Sabtu lalu, lautan manusia membanjiri jantung kota London, bergerak menuju kawasan Whitehall dekat Gedung Parlemen. Mereka adalah bagian dari apa yang disebut Aliansi Bersama (Together Alliance), koalisi sekitar 500 kelompok yang meliputi serikat pekerja, aktivis antirasisme, dan perwakilan komunitas Muslim, yang semuanya menyatukan suara dari berbagai latar belakang dan usia.
Meski klaim penyelenggara menyebutkan setengah juta peserta, kepolisian Metropolitan London memperkirakan sekitar 50.000 orang. Perbedaan angka ini wajar mengingat luasnya area aksi dan sulitnya penghitungan akurat di tengah kerumunan yang menyebar luas. Aksi ini sendiri diwarnai oleh kehadiran kelompok kecil kontra-demonstran yang mengibarkan bendera Israel dan bendera monarki Iran pra-1979.
Aksi ini bukan sekadar unjuk rasa biasa, melainkan respons tegas terhadap bangkitnya politik sayap kanan di Inggris, termasuk figur-figur seperti Nigel Farage dari Partai Reformasi. Para demonstran khawatir rasisme dan Islamofobia telah bergeser dari pinggiran menjadi arus utama politik, bahkan didorong oleh sebagian anggota parlemen.
Seorang aktivis serikat pekerja, Aadam Muuse, menegaskan pentingnya aksi ini untuk 'melawan balik' pengaruh Farage dan para pengikutnya, menyerukan kekalahan partai populis tersebut di kotak suara. Sementara itu, seorang demonstran lain, Hamja Ahsan, menggambarkan suasana seperti Karnaval Notting Hill, menandakan persatuan berbagai latar belakang untuk menunjukkan bahwa 'sayap kanan tidak akan mengambil alih jalanan kami'.
Para politisi sayap kiri yang turut hadir, seperti Jeremy Corbyn dan Zarah Sultana, juga menyoroti akar masalah yang lebih dalam: sistem ekonomi yang timpang, yang menguntungkan korporasi dan miliarder, sebagai pemicu ketidakpuasan, bukan imigran atau pengungsi. Ini menunjukkan bahwa isu ekstrem kanan di Inggris tidak hanya soal sentimen identitas, tetapi juga terkait erat dengan kesenjangan sosial-ekonomi.

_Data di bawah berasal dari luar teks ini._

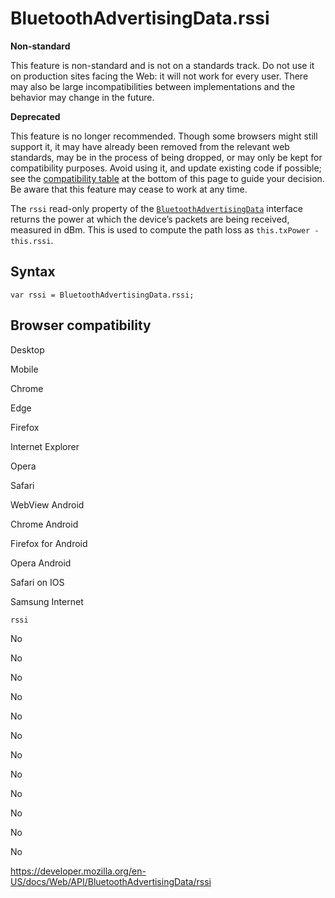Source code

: # BluetoothAdvertisingData.rssi

**Non-standard**

This feature is non-standard and is not on a standards track. Do not use it on production sites facing the Web: it will not work for every user. There may also be large incompatibilities between implementations and the behavior may change in the future.

**Deprecated**

This feature is no longer recommended. Though some browsers might still support it, it may have already been removed from the relevant web standards, may be in the process of being dropped, or may only be kept for compatibility purposes. Avoid using it, and update existing code if possible; see the [compatibility table](#browser_compatibility) at the bottom of this page to guide your decision. Be aware that this feature may cease to work at any time.

The `rssi` read-only property of the [`BluetoothAdvertisingData`](../bluetoothadvertisingdata) interface returns the power at which the device’s packets are being received, measured in dBm. This is used to compute the path loss as `this.txPower - this.rssi`.

## Syntax

    var rssi = BluetoothAdvertisingData.rssi;

## Browser compatibility

Desktop

Mobile

Chrome

Edge

Firefox

Internet Explorer

Opera

Safari

WebView Android

Chrome Android

Firefox for Android

Opera Android

Safari on IOS

Samsung Internet

`rssi`

No

No

No

No

No

No

No

No

No

No

No

No

<a href="https://developer.mozilla.org/en-US/docs/Web/API/BluetoothAdvertisingData/rssi" class="_attribution-link">https://developer.mozilla.org/en-US/docs/Web/API/BluetoothAdvertisingData/rssi</a>
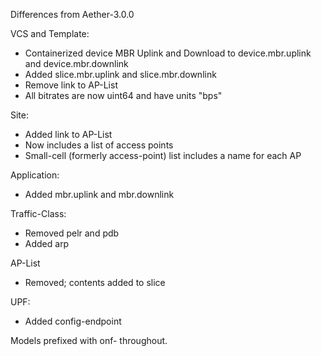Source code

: <!--
SPDX-FileCopyrightText: 2021 Open Networking Foundation

SPDX-License-Identifier: LicenseRef-ONF-Member-Only-1.0
-->
Differences from Aether-3.0.0

VCS and Template:
  * Containerized device MBR Uplink and Download to device.mbr.uplink and device.mbr.downlink
  * Added slice.mbr.uplink and slice.mbr.downlink
  * Remove link to AP-List
  * All bitrates are now uint64 and have units "bps"

Site:
  * Added link to AP-List
  * Now includes a list of access points
  * Small-cell (formerly access-point) list includes a name for each AP

Application:
  * Added mbr.uplink and mbr.downlink

Traffic-Class:
  * Removed pelr and pdb
  * Added arp

AP-List
  * Removed; contents added to slice

UPF:
  * Added config-endpoint

Models prefixed with onf- throughout.
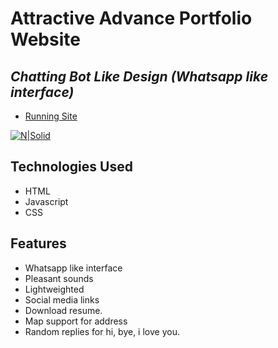 # Attractive Advance Portfolio Website
## _Chatting Bot Like Design (Whatsapp like interface)_


- [Running Site](https://nikhileshsinha.github.io/)

[![N|Solid](images/demo.gif)](https://nikhileshsinha.github.io/)

## Technologies Used

- HTML
- Javascript
- CSS

## Features

- Whatsapp like interface
- Pleasant sounds
- Lightweighted
- Social media links
- Download resume.
- Map support for address
- Random replies for hi, bye, i love you.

Gelombang protes ini menjadi indikator kuat bahwa masyarakat sipil tidak tinggal diam melihat pergeseran politik ke arah ekstrem. Ini mengirimkan pesan penting kepada para pembuat kebijakan dan partai politik bahwa narasi kebencian dan perpecahan memiliki penentangan yang masif. Di tengah tren naiknya popularitas partai populis sayap kanan di berbagai negara Eropa, aksi di London ini bisa jadi sinyal harapan bagi gerakan penolakan ekstremisme di benua tersebut, sekaligus menjadi pengingat bahwa kekuatan kolektif masyarakat dapat menantang narasi yang memecah belah.